The main beneficiaries are the city’s users (citizens, students, commuters and tourists) and, of course, operators and public administrations.

Km4City is an example of how intelligent use of data can support the City in planning and developing new services. Can it be replicated in other areas?

Km4City is completely open source, it can be easily replicated in other regions and areas. It is also a completely open system to which new data and processes can be easily added. The ontology itself is open like everything else. The server side systems have been developed in open languages such as Java, PHP, Javascript, ETL, Python, etc. The Km4City platform is modular and scalable, in the sense that a small administration can also install and use only the parts that are of interest to it. The entire data acquisition system is able to ingest/aggregate static and real-time data in multiple standards with solutions that are fully scalable in the cloud or in the data centers public administrations.

How is Km4City fed?

Km4City is fed with open data, road graphs and real-time data from open data, mobility managers, social networks such as Twitter, from any type of sensor in the city and also from apps and thus from the end users themselves.

Why is Km4City a benchmark in the international arena?

It is not up to us to say that Km4City is an international benchmark. The ontology and thus the Km4City model have been judged the most complete by various bodies. In addition, Km4City solutions are being used by various European and national projects that also contribute to their expansion as models and tools. These projects include: Sii-Mobility (Ministry of Education national smart city, mobility and transport, with several trials in almost all of Tuscany), RESOLUTE H2020 of the European Commission (for the study and implementation of resilience solutions for transport systems with trials in Florence and Athens), REPLICATE H2020 of the European Commission (for the introduction of sustainable mobility solutions, IOT and integrated energy, in the context of the European smart city plan), the Ministry of Education’s GHOST project … and others.

Can Km4City become an important asset in support of urban planning?

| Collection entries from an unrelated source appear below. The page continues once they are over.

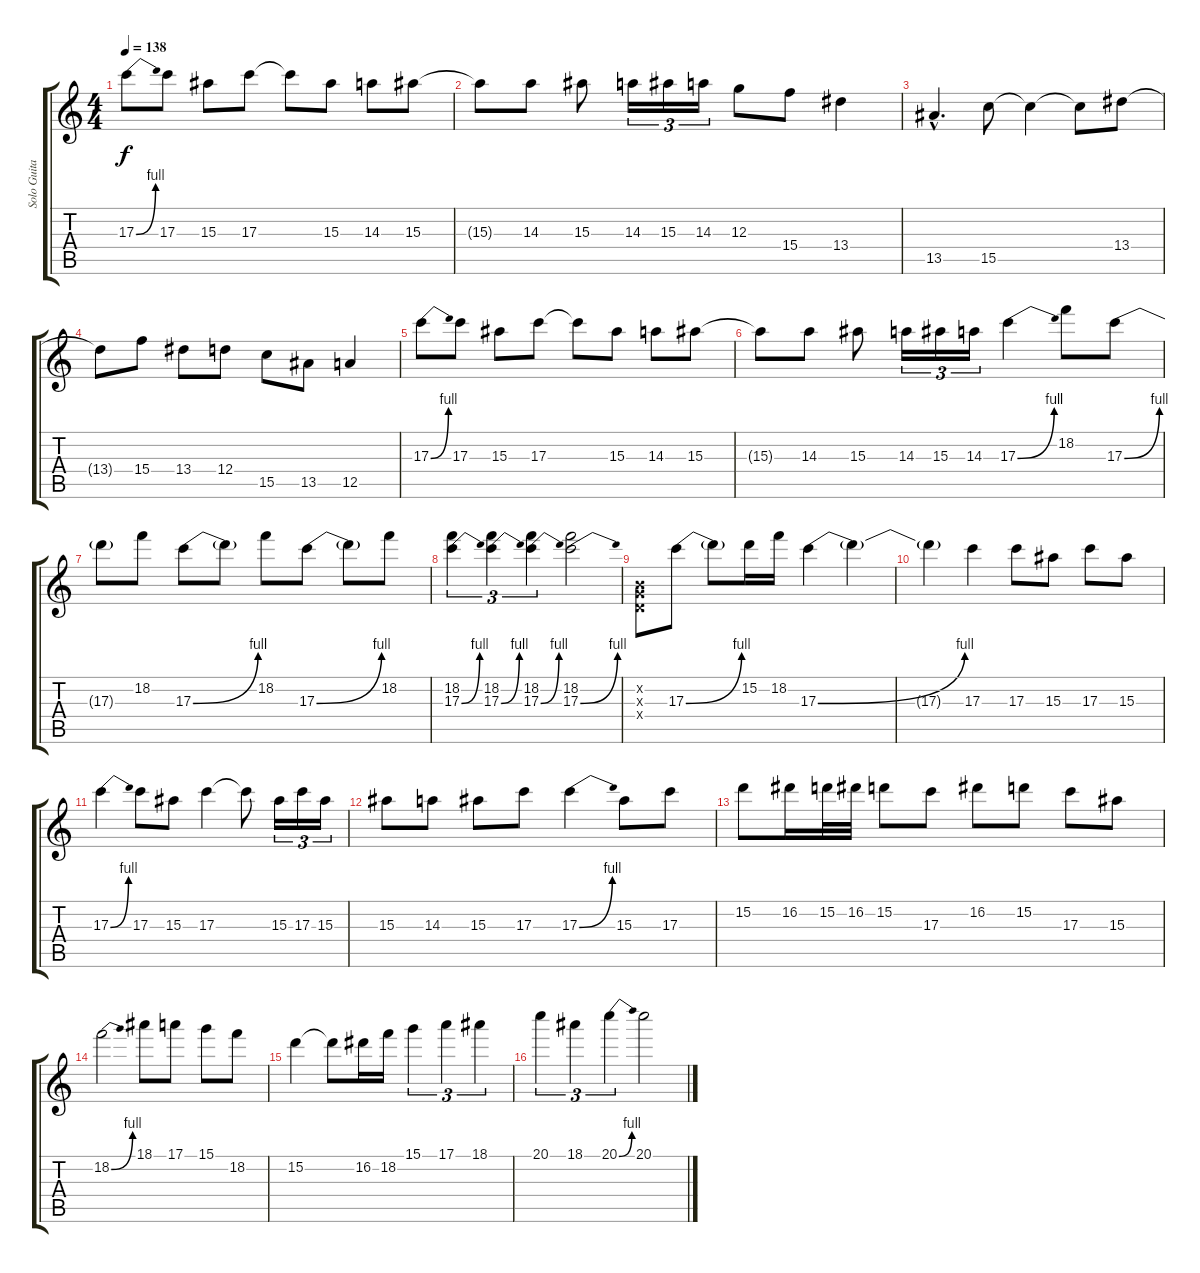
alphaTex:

\track ("Solo Guitar" "Solo Guita") {instrument distortionguitar}
\staff {score tabs}
\tuning (E4 B3 G3 D3 A2 E2) {hide}
\ts (4 4)
\tempo 138
\clef g2
\ks c
17.3{be (bend 0 0 60 4)}.8{dy f} 17.3.8 15.3.8 17.3.8 17.3{t}.8 15.3.8 14.3.8 15.3.8 |
15.3{t}.8 14.3.8 15.3.8 14.3.16{tu (3 2)} 15.3.16{tu (3 2)} 14.3.16{tu (3 2)} 12.3.8 15.4.8 13.4.4 |
13.5{hac}.4{d} 15.5.8 15.5{t}.4 15.5{t}.8 13.4.8 |
13.4{t}.8 15.4.8 13.4.8 12.4.8 15.5.8 13.5.8 12.5.4 |
17.3{be (bend 0 0 60 4)}.8 17.3.8 15.3.8 17.3.8 17.3{t}.8 15.3.8 14.3.8 15.3.8 |
15.3{t}.8 14.3.8 15.3.8 14.3.16{tu (3 2)} 15.3.16{tu (3 2)} 14.3.16{tu (3 2)} 17.3{be (bend 0 0 60 4)}.4 18.2.8 17.3{be (bend 0 0 60 4)}.8 |
17.3{t}.8 18.2.8 17.3{be (bend 0 0 60 4)}.8 17.3{t}.8 18.2.8 17.3{be (bend 0 0 60 4)}.8 17.3{t}.8 18.2.8 |
(18.2 17.3{be (bend 0 0 60 4)}).4{tu (3 2)} (18.2 17.3{be (bend 0 0 60 4)}).4{tu (3 2)} (18.2 17.3{be (bend 0 0 60 4)}).4{tu (3 2)} (18.2 17.3{be (bend 0 0 60 4)}).2 |
(0.2{x} 0.3{x} 0.4{x}).8 17.3{be (bend 0 0 60 4)}.8 17.3{t}.8 15.2.16 18.2.16 17.3{be (bend 0 0 60 4)}.4 17.3{t}.4 |
17.3{t}.4 17.3.4 17.3.8 15.3.8 17.3.8 15.3.8 |
17.3{be (bend 0 0 60 4)}.4 17.3.8 15.3.8 17.3.4 17.3{t}.8 15.3.16{tu (3 2)} 17.3.16{tu (3 2)} 15.3.16{tu (3 2)} |
15.3.8 14.3.8 15.3.8 17.3.8 17.3{be (bend 0 0 60 4)}.4 15.3.8 17.3.8 |
15.2.8 16.2.16 15.2.32 16.2.32 15.2.8 17.3.8 16.2.8 15.2.8 17.3.8 15.3.8 |
18.2{be (bend 0 0 60 4)}.2 18.1.8 17.1.8 15.1.8 18.2.8 |
15.2.4 15.2{t}.8 16.2.16 18.2.16 15.1.4{tu (3 2)} 17.1.4{tu (3 2)} 18.1.4{tu (3 2)} |
20.1.4{tu (3 2)} 18.1.4{tu (3 2)} 20.1{be (bend 0 0 60 4)}.4{tu (3 2)} 20.1.2
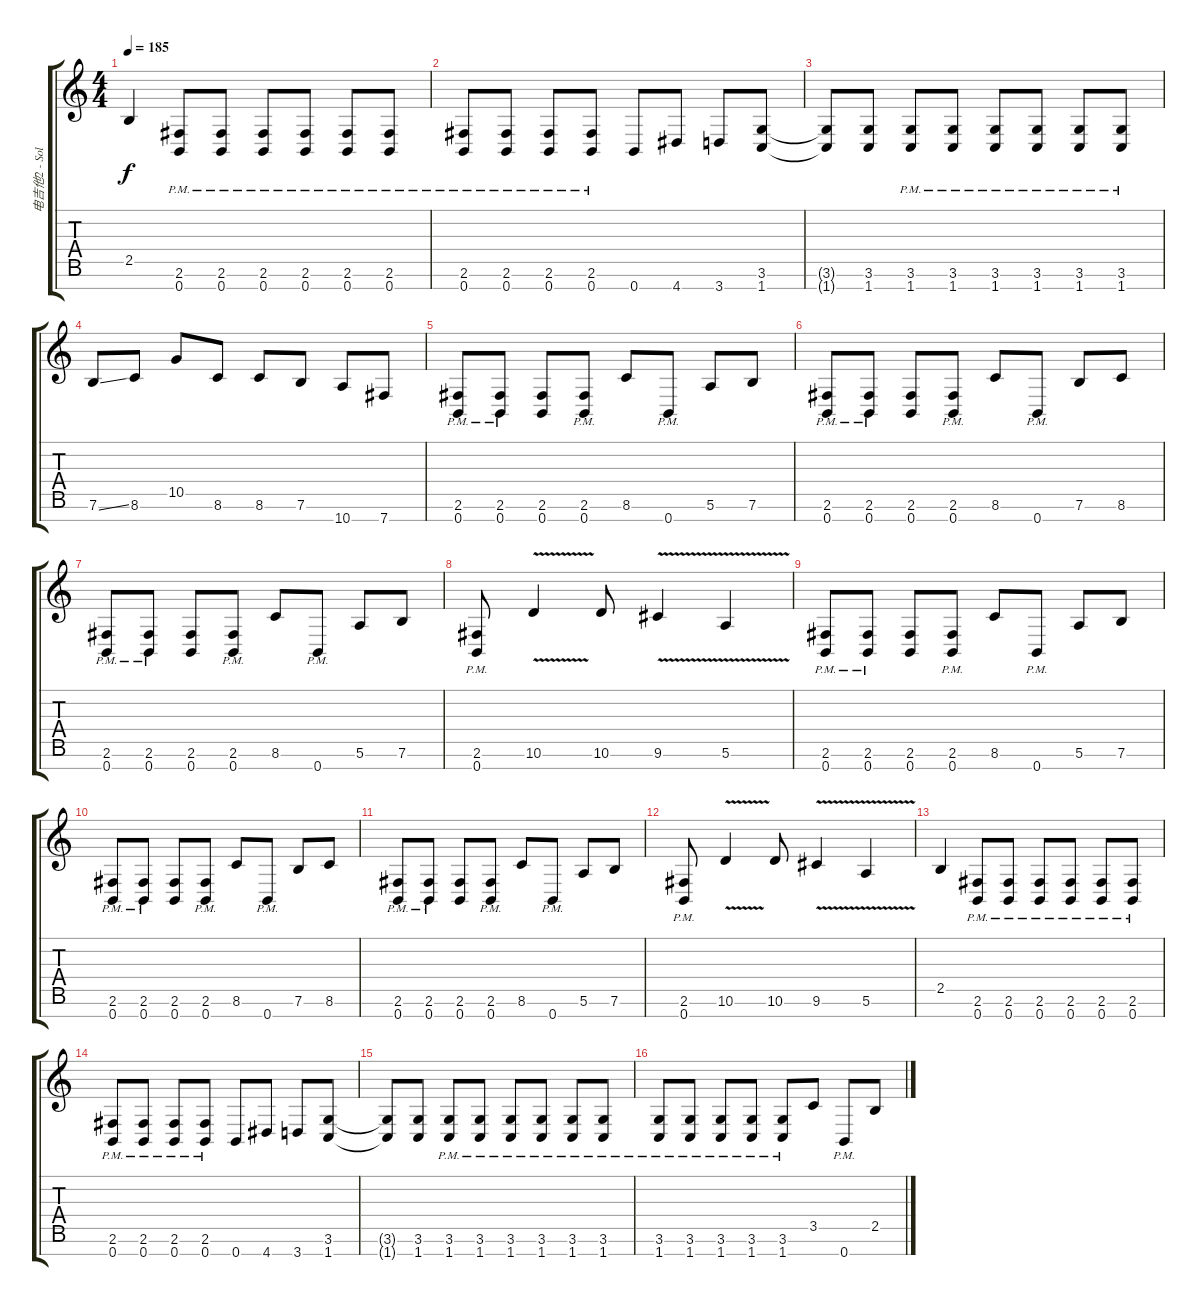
\track ("电吉他2 - Solo" "电吉他2 - Sol") {instrument distortionguitar}
\staff {score tabs}
\tuning (E4 B3 G3 D3 A2 E2 B1) {hide}
\ts (4 4)
\tempo 185
\clef g2
\ks c
2.5{t}.4{dy f} (2.6{pm} 0.7{pm}).8 (2.6{pm} 0.7{pm}).8 (2.6{pm} 0.7{pm}).8 (2.6{pm} 0.7{pm}).8 (2.6{pm} 0.7{pm}).8 (2.6{pm} 0.7{pm}).8 |
(2.6{pm} 0.7{pm}).8 (2.6{pm} 0.7{pm}).8 (2.6{pm} 0.7{pm}).8 (2.6{pm} 0.7{pm}).8 0.7.8 4.7.8 3.7.8 (3.6 1.7).8 |
(3.6{t} 1.7{t}).8 (3.6 1.7).8 (3.6{pm} 1.7{pm}).8 (3.6{pm} 1.7{pm}).8 (3.6{pm} 1.7{pm}).8 (3.6{pm} 1.7{pm}).8 (3.6{pm} 1.7{pm}).8 (3.6{pm} 1.7{pm}).8 |
7.6{ss}.8 8.6.8 10.5.8 8.6.8 8.6.8 7.6.8 10.7.8 7.7.8 |
(2.6{pm} 0.7{pm}).8 (2.6{pm} 0.7{pm}).8 (2.6 0.7).8 (2.6{pm} 0.7{pm}).8 8.6.8 0.7{pm}.8 5.6.8 7.6.8 |
(2.6{pm} 0.7{pm}).8 (2.6{pm} 0.7{pm}).8 (2.6 0.7).8 (2.6{pm} 0.7{pm}).8 8.6.8 0.7{pm}.8 7.6.8 8.6.8 |
(2.6{pm} 0.7{pm}).8 (2.6{pm} 0.7{pm}).8 (2.6 0.7).8 (2.6{pm} 0.7{pm}).8 8.6.8 0.7{pm}.8 5.6.8 7.6.8 |
(2.6{pm} 0.7{pm}).8 10.6{v}.4 10.6.8 9.6{v}.4 5.6{v}.4 |
(2.6{pm} 0.7{pm}).8 (2.6{pm} 0.7{pm}).8 (2.6 0.7).8 (2.6{pm} 0.7{pm}).8 8.6.8 0.7{pm}.8 5.6.8 7.6.8 |
(2.6{pm} 0.7{pm}).8 (2.6{pm} 0.7{pm}).8 (2.6 0.7).8 (2.6{pm} 0.7{pm}).8 8.6.8 0.7{pm}.8 7.6.8 8.6.8 |
(2.6{pm} 0.7{pm}).8 (2.6{pm} 0.7{pm}).8 (2.6 0.7).8 (2.6{pm} 0.7{pm}).8 8.6.8 0.7{pm}.8 5.6.8 7.6.8 |
(2.6{pm} 0.7{pm}).8 10.6{v}.4 10.6.8 9.6{v}.4 5.6{v}.4 |
2.5.4 (2.6{pm} 0.7{pm}).8 (2.6{pm} 0.7{pm}).8 (2.6{pm} 0.7{pm}).8 (2.6{pm} 0.7{pm}).8 (2.6{pm} 0.7{pm}).8 (2.6{pm} 0.7{pm}).8 |
(2.6{pm} 0.7{pm}).8 (2.6{pm} 0.7{pm}).8 (2.6{pm} 0.7{pm}).8 (2.6{pm} 0.7{pm}).8 0.7.8 4.7.8 3.7.8 (3.6 1.7).8 |
(3.6{t} 1.7{t}).8 (3.6 1.7).8 (3.6{pm} 1.7{pm}).8 (3.6{pm} 1.7{pm}).8 (3.6{pm} 1.7{pm}).8 (3.6{pm} 1.7{pm}).8 (3.6{pm} 1.7{pm}).8 (3.6{pm} 1.7{pm}).8 |
(3.6{pm} 1.7{pm}).8 (3.6{pm} 1.7{pm}).8 (3.6{pm} 1.7{pm}).8 (3.6{pm} 1.7{pm}).8 (3.6{pm} 1.7{pm}).8 3.5.8 0.7{pm}.8 2.5.8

Of course, given that with its algorithms it is able to produce origin-destination matrices on vehicle flows and also on people (with the contribution of RESOLUTE), and create predictive models on flows, parking and people. It collects data and knowledge on how users use the city and on how the city lives and evolves. On the basis of knowledge, tools are being activated for decision support, risk assessment and the evaluation of resilience.

What critical issues have been encountered?

The main issues that have been addressed and resolved are related to management of the complexity of heterogeneous data acquisition (different sources, protocols, standards, formats, etc.), to the volumes of these data arriving continuously from the City and from Apps, and to their quality and discontinuity; in this way configuring the smart city issue within the space of Big Data.The lack of interoperability and the limited quality of data are handled in Km4City through data mining tools for aggregating data and correcting problems within acceptable parameters. On the basis of Km4City knowledge, a variety of data analytic algorithms are then executed that are based on artificial intelligence and statistics for the production, also in real time, of forecasts, suggestions, stimuli for citizens, and suggestions for policymakers.

The next steps?

We will be engaged in the expansion of trials with Sii-Mobility to many areas of Tuscany on aspects of mobility and transport, and to Florence and Athens on resilience aspects of transport systems. In detailing data, based on the requests we receive, we are expanding the knowledge base in order to cover more regions up to reaching the whole of Italy.